■ Data extracts ■
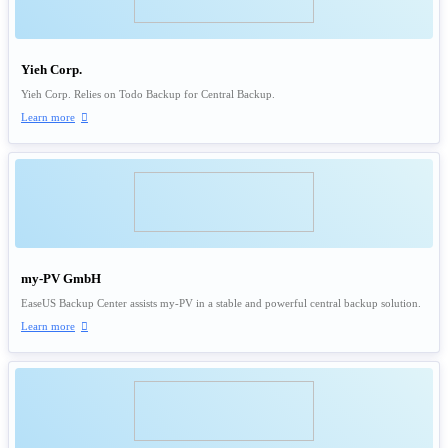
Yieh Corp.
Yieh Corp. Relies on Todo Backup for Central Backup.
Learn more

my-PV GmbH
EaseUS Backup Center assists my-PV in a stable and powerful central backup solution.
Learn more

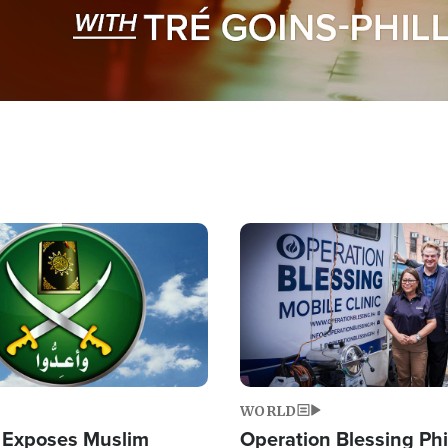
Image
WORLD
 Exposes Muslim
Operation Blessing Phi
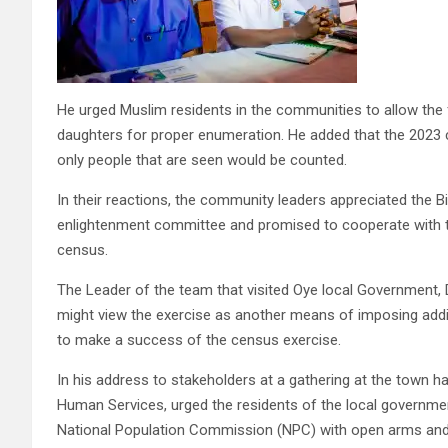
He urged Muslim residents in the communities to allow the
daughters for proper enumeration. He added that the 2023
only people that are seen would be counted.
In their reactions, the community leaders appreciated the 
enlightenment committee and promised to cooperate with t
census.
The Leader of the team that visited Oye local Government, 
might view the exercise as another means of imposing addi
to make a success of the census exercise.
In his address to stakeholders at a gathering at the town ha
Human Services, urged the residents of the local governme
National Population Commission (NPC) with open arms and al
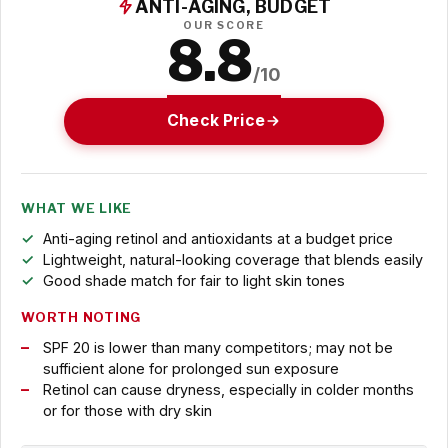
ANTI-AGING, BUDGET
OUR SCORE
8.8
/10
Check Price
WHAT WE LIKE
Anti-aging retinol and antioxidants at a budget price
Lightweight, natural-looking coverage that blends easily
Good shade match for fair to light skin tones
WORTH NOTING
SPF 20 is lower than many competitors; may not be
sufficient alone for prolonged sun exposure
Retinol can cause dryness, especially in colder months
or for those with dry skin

■ Directions ■
Copy out the text of the listing above, putting "headcount" in place of every "census" and leaving everything else as it is. Include only the text, not the pictures.

■ Response ■
Yieh Corp.
Yieh Corp. Relies on Todo Backup for Central Backup.
Learn more

my-PV GmbH
EaseUS Backup Center assists my-PV in a stable and powerful central backup solution.
Learn more

Image
WORLD
 Exposes Muslim
Operation Blessing Phi
He urged Muslim residents in the communities to allow the
daughters for proper enumeration. He added that the 2023
only people that are seen would be counted.
In their reactions, the community leaders appreciated the 
enlightenment committee and promised to cooperate with t
headcount.
The Leader of the team that visited Oye local Government, 
might view the exercise as another means of imposing addi
to make a success of the headcount exercise.
In his address to stakeholders at a gathering at the town ha
Human Services, urged the residents of the local governme
National Population Commission (NPC) with open arms and al
ANTI-AGING, BUDGET
OUR SCORE
8.8
/10
Check Price
WHAT WE LIKE
Anti-aging retinol and antioxidants at a budget price
Lightweight, natural-looking coverage that blends easily
Good shade match for fair to light skin tones
WORTH NOTING
SPF 20 is lower than many competitors; may not be
sufficient alone for prolonged sun exposure
Retinol can cause dryness, especially in colder months
or for those with dry skin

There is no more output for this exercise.